Fast forward about two weeks. I finally opened up to someone about this faith issue. I told her about the anxiety and everything it was doing to me. I told her about the doubt that had been creeping in. And like I had written so many times, I said to her, “I just don’t feel like I have enough faith to fight this.” Without missing a beat, she replied, “but how much faith do we really need?” Immediately, my mind went to the story in the Bible in which Jesus told His disciples that if they had faith as small as a mustard seed, nothing would be impossible for them (Matthew 17:20). Almost with tears in my eyes, I said, “a very small amount.” She nodded and said, “I don’t think it’s so much about the quantity or how much faith we have, but Who we are putting our faith in and how much power and ability He has.”

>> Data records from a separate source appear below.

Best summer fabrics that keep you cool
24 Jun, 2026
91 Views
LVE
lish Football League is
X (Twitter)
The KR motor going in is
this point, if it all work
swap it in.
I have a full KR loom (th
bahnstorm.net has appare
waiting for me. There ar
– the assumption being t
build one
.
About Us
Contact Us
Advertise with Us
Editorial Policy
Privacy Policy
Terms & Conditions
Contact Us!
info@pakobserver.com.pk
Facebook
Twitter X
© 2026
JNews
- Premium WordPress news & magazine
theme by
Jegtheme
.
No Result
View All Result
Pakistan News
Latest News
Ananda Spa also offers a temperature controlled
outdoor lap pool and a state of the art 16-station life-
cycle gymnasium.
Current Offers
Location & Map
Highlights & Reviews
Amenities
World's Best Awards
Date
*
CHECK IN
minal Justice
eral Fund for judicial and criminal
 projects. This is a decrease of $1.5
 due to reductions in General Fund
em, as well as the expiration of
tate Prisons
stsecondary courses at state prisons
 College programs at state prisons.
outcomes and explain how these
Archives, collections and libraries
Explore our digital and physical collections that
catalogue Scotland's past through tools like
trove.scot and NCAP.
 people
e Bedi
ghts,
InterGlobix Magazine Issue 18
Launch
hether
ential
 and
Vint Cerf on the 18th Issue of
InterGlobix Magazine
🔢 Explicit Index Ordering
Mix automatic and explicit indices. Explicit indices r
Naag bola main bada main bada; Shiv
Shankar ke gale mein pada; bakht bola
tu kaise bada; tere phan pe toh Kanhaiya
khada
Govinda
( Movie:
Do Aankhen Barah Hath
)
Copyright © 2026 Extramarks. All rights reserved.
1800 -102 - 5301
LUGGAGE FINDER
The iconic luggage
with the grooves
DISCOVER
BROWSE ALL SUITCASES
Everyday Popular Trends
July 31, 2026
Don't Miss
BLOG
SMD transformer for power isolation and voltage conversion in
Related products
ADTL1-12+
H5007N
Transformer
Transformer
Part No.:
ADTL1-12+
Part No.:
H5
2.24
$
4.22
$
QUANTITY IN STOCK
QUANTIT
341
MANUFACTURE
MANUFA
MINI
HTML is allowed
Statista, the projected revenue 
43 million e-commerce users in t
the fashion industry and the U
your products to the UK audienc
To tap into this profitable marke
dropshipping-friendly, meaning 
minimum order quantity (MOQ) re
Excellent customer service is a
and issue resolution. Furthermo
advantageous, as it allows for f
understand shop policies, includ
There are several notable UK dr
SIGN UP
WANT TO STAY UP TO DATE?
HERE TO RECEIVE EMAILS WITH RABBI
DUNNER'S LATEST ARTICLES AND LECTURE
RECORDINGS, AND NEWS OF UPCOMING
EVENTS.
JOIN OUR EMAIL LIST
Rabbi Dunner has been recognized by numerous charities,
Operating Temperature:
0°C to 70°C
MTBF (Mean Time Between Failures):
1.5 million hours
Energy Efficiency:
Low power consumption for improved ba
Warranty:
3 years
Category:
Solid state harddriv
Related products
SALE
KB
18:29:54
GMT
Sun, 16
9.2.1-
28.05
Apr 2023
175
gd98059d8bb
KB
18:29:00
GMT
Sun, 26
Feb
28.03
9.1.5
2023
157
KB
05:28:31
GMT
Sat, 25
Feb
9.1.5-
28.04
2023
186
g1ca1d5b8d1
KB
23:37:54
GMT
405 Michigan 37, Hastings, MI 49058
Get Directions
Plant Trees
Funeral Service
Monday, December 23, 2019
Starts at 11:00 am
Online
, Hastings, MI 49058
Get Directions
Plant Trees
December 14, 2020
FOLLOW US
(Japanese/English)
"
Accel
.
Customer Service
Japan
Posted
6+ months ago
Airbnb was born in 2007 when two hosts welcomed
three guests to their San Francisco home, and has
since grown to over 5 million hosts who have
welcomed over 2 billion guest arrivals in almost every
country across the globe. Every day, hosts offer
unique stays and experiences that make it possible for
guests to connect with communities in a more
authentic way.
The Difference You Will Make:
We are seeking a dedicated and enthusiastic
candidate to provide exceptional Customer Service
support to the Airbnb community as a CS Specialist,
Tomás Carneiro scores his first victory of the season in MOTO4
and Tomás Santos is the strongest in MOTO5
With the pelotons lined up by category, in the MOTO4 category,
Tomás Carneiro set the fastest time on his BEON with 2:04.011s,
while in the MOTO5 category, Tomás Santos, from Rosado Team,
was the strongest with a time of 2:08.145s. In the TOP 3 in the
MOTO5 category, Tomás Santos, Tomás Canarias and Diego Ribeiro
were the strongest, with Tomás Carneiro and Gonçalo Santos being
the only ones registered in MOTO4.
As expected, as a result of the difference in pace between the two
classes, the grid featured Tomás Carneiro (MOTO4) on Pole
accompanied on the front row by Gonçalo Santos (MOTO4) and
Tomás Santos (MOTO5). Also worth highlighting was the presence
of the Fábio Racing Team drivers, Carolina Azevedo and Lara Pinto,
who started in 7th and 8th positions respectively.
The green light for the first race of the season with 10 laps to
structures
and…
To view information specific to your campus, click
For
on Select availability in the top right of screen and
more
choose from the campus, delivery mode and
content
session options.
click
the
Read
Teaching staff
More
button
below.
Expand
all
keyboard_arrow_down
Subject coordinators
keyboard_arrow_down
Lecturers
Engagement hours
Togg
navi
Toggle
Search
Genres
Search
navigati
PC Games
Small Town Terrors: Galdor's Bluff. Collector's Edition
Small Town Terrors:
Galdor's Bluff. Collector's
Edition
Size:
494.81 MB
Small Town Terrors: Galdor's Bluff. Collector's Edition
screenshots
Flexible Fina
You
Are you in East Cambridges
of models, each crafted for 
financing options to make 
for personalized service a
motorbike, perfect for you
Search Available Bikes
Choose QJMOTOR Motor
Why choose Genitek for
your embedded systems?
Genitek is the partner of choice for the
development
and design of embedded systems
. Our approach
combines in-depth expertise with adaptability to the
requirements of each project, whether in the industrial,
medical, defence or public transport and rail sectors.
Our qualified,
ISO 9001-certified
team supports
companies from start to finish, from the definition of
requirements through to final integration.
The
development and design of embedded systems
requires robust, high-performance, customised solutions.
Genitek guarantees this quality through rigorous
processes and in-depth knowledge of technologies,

That conversation was a total game changer for me. The woman I was talking to was not at all saying that it doesn’t matter if we have faith or not. She wasn’t minimizing the importance of having faith. Rather, she was saying that it’s not about us. It’s not about me. I can’t muster up a strong amount of faith on my own. Ephesians 2:8 says this: “For by grace you have been saved through faith. And this is not your own doing; it is the gift of God, not as a result of works, so that no one may boast.” This tells me that my faith is a gift from God. He enables me to have faith. It is not dependent on me. When I feel faithless, He remains faithful (2 Timothy 2:13).

In Mark chapter 9, we read the account of Jesus healing a boy who was demon possessed. This is one of my favorite passages of Scripture because I identify so much with the boy’s father. In verse 22, he tells Jesus what is going on and says, “if you can do anything, have compassion on us and help him.” Jesus answers him and says, “’If you can?’ All things are possible for one who believes.” I absolutely love this next part. The man immediately answers, “I believe; help my unbelief!” What a beautiful demonstration of faith that is weak and imperfect, yet present. I love the way John MacArthur describes this scene in his commentary. He states: “Admitting the imperfection of his faith, mixed with doubt, the desperate father pleaded with Jesus to help him to have the greater faith the Lord demanded of him.”


Faith is not something we can create on our own. It is a gift from God. It’s okay if sometimes we feel weak, because God can take the small amount of faith we have and make it grow into something great. If we rely on His strength and His grace and don’t try to make it about us, we will see that He is strengthening our faith. My struggle is far from over, and I definitely still have days in which my faith feels weak. However, I have had so much more peace and confidence ever since I began to fully rely on Jesus for the faith that I need. Don’t expect to be perfect. Don’t give the enemy a foothold. Refuse to believe his lies or let doubt creep in. Have faith, no matter how weak you may feel. His strength is more than enough.